=== Section Start ===
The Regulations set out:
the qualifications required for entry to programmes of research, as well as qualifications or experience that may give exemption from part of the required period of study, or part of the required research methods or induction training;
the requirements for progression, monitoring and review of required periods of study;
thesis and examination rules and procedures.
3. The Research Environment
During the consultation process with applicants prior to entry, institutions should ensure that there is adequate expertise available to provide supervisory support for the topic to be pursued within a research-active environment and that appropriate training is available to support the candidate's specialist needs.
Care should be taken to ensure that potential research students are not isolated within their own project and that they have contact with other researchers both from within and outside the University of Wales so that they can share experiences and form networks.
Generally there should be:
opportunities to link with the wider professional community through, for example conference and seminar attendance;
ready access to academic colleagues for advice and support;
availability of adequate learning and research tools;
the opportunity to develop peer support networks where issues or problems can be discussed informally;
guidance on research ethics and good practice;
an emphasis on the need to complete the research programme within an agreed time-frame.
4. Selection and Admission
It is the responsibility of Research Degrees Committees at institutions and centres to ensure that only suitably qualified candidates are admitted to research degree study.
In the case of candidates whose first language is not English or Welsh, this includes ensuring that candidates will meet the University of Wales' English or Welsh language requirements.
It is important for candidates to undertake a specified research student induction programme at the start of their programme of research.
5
=== Section End ===
=== Section Start ===
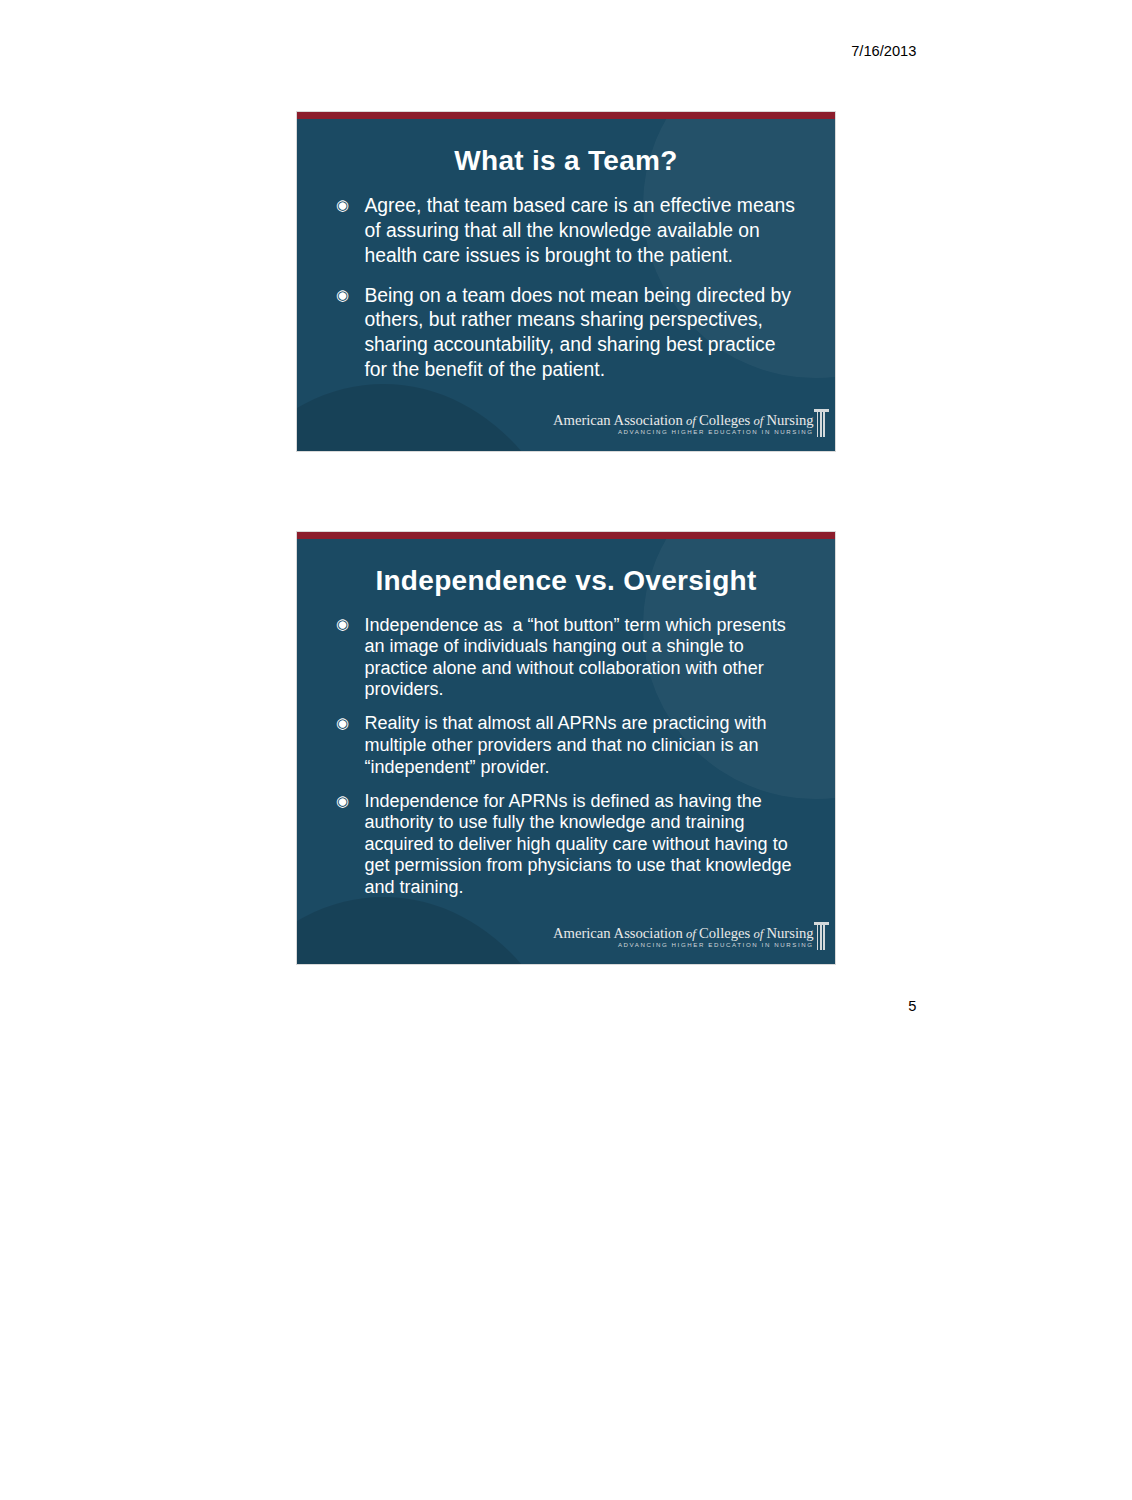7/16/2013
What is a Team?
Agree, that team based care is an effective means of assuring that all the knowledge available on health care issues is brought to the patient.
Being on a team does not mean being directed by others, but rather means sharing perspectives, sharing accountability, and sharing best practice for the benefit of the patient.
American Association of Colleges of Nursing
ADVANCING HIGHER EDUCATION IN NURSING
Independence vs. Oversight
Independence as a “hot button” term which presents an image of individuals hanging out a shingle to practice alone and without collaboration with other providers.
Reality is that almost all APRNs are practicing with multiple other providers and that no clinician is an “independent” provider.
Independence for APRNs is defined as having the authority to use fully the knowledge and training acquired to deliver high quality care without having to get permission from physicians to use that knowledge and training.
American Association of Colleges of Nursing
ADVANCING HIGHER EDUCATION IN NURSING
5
=== Section End ===
=== Section Start ===
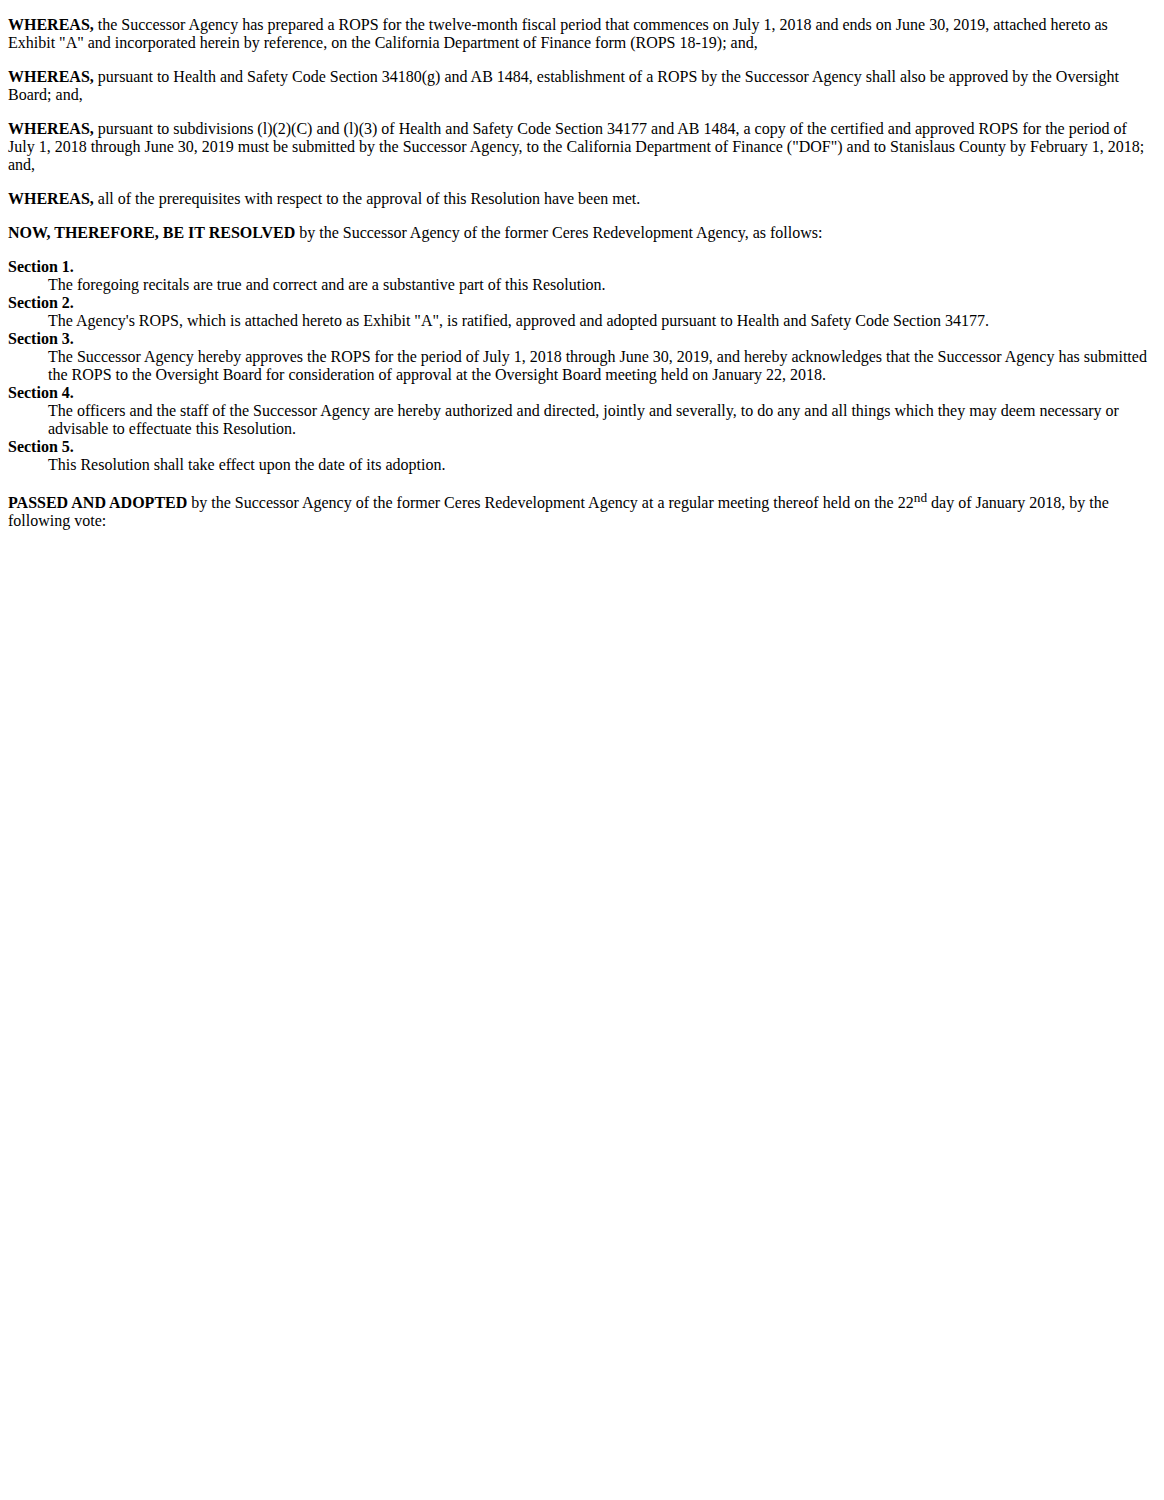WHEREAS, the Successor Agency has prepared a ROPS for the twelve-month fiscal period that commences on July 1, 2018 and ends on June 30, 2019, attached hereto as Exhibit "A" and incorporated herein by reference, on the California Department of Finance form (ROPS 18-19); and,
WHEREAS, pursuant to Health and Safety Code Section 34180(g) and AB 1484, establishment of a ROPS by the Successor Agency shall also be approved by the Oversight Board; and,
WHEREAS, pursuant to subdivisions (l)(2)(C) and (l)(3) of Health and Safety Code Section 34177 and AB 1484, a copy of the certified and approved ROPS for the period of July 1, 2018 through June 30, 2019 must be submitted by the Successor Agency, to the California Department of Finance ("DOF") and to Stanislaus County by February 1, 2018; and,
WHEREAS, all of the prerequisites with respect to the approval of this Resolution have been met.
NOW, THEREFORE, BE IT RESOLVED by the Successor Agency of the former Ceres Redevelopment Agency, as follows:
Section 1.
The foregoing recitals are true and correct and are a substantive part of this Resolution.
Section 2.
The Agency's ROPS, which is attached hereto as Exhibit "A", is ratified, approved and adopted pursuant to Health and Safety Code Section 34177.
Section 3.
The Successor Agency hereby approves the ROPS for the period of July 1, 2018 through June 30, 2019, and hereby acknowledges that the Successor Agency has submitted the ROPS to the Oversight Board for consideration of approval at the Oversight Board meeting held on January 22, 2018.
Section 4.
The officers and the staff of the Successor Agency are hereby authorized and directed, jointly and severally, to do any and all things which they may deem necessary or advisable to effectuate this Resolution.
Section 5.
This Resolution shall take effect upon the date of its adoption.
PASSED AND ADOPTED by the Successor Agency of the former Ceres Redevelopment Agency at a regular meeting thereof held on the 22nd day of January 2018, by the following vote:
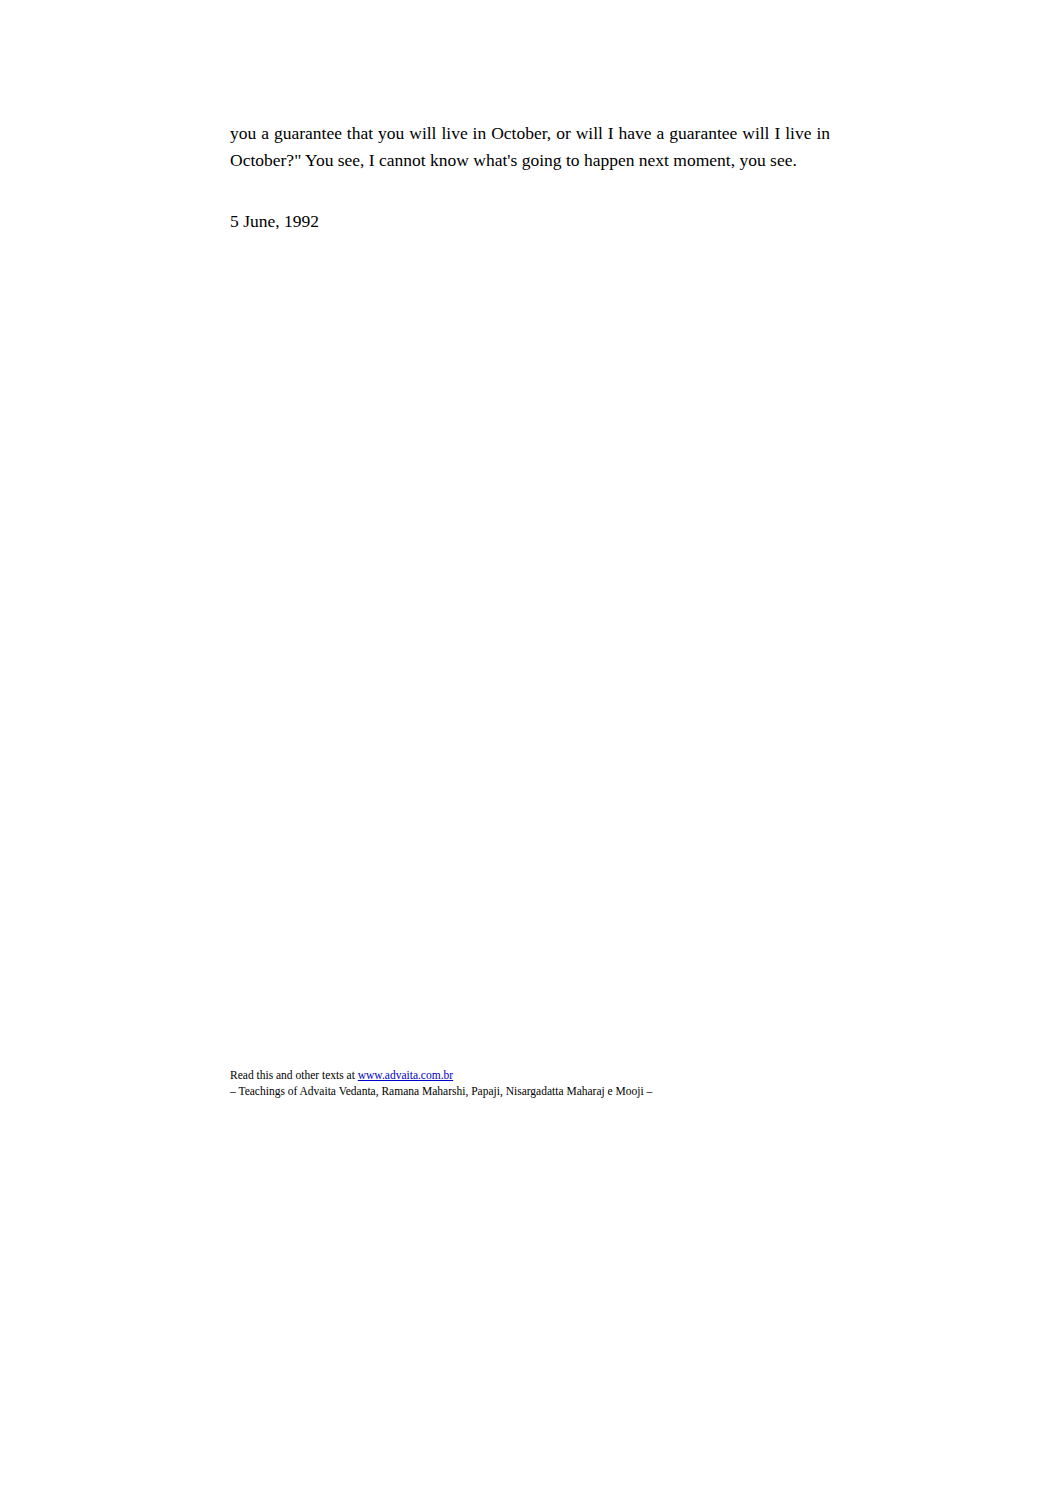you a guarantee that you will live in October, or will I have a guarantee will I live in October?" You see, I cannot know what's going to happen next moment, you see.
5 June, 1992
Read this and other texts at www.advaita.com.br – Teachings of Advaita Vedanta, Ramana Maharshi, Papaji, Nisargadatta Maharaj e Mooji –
=== Section End ===
With the pictures removed, print only the lines starting at the line that has "PASSED AND ADOPTED" and ending at the line that has "Read this and", both ends included, exactly as they stand above.

PASSED AND ADOPTED by the Successor Agency of the former Ceres Redevelopment Agency at a regular meeting thereof held on the 22nd day of January 2018, by the following vote:
you a guarantee that you will live in October, or will I have a guarantee will I live in October?" You see, I cannot know what's going to happen next moment, you see.
5 June, 1992
Read this and other texts at www.advaita.com.br – Teachings of Advaita Vedanta, Ramana Maharshi, Papaji, Nisargadatta Maharaj e Mooji –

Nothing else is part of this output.